> [What the exercise asks]
In the records below, find the lines that include "left" and copy each.

[Skeletal landmark data]

- - - - - - -

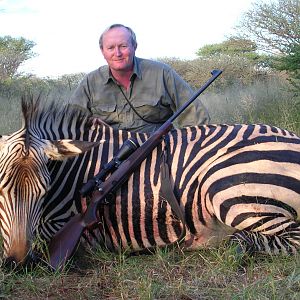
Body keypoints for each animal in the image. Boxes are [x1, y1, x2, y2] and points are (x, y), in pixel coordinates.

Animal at [0, 96, 298, 268]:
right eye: (1, 190)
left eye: (43, 191)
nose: (17, 261)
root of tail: (291, 136)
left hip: (225, 187)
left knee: (290, 238)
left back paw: (235, 246)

- - - - - - -

> [Output for this task]
left eye: (43, 191)
left hip: (225, 187)
left knee: (290, 238)
left back paw: (235, 246)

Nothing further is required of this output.